Rusty Rueff, author of purposed worKING. Rusty Rueff is the former Chairman Emeritus of The GRAMMY Foundation in Los Angeles. He most recently completed the successful 16 month leadership role as Coordinating National Co-Chair for Technology for Obama (T4O) for the reelection of President Obama and ten-years of Board service and President of the Board of Trustees of the American Conservatory Theater in San Francisco. Corporately, most recently Rueff was the Chief Executive Officer at SNOCAP, Inc. until the acquisition of the company by imeem, Inc. in April 2008. Before joining SNOCAP in 2005, he was Executive Vice President of Human Resources at Electronic Arts (EA) from 1998 until 2005. He was also with the PepsiCo companies for more than ten years, with the Pratt & Whitney division of United Technologies for two years, and in commercial radio as an on-air personality for six years. Rusty holds an M.S. in counseling and a B.A. in radio and television from Purdue University. In 2003 he was named a distinguished Purdue alumnus, and he and his wife, Patti, are the named benefactors of Purdue’s Patti and Rusty Rueff School of Visual and Performing Arts. He is a corporate director of Glassdoor.com and runcoach. He is the co-founder and Executive Committee Member of T4A.org, serves on the Founding Circle of The Centrist Project and a founding Board Member of The GRAMMY Music Education Coalition. He is also the co-author of the book Talent Force: A New Manifesto for the Human Side of Business. Rusty and his wife, Patti, reside in Hillsborough, CA and Charlestown, R.I.

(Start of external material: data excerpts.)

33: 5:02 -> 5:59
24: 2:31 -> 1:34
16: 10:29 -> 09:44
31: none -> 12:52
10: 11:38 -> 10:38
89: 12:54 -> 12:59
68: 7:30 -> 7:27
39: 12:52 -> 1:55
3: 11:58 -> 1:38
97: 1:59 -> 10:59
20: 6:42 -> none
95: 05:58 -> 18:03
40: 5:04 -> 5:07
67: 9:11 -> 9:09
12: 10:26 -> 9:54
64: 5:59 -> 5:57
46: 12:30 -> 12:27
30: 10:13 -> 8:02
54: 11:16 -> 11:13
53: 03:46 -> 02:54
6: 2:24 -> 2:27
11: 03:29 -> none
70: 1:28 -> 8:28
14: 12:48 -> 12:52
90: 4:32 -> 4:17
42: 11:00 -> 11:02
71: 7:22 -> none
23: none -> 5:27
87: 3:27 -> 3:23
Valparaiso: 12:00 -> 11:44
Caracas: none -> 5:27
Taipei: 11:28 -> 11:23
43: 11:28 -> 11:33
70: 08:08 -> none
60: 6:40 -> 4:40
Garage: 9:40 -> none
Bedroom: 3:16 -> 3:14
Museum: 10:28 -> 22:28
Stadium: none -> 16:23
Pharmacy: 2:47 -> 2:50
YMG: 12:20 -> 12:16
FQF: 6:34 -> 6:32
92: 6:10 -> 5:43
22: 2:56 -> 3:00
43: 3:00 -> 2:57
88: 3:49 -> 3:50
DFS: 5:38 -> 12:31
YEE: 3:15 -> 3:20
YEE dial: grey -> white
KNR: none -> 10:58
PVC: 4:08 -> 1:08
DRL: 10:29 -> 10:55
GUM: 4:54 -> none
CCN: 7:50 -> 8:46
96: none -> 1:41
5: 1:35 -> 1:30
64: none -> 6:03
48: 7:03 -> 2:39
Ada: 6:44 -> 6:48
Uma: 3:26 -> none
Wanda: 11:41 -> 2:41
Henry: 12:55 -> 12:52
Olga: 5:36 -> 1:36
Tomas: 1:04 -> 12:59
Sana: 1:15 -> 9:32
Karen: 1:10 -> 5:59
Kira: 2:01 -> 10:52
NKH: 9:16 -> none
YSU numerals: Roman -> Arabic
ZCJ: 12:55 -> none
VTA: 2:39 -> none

day 2624: Modern Motivators

“Let us think of ways to motivate one another to acts of love and good works.”

Seth Godin writes about what drives behavior in a modern and privileged society.  He says it is these things:

  • Fear
  • Desire for habit and ease
  • Greed (fueled by fear)
  • Curiosity
  • Generosity/Connection

I wish I could say that we are more driven by the bottom two than the top three, but I think that assessment would be wrong. What those who try to motivate us to act, purchase, change, etc. do is use behavioral economics to make trade-offs from where we might be in one of the five above to another, wanting to move us just enough to get a reaction and action that is desired.  We fall for it all day long and of course, we learn how to do the same to garner and win over customers and consumers.  The question is, “What responsibility do we have to be sure that we aren’t always driving people to fear, habit, ease or greed?”

I’m pretty sue that we can’t follow God’s commands to motivate one another to acts of good and love if we are using fear, habit, ease or greed as the behavioral  catalyst.  We should let those who aren’t trying to model Jesus in their work do that.  We should focus on the good, the generosity and the hopefulness that comes from positive curiosity and connection. It’s a small but important example to others.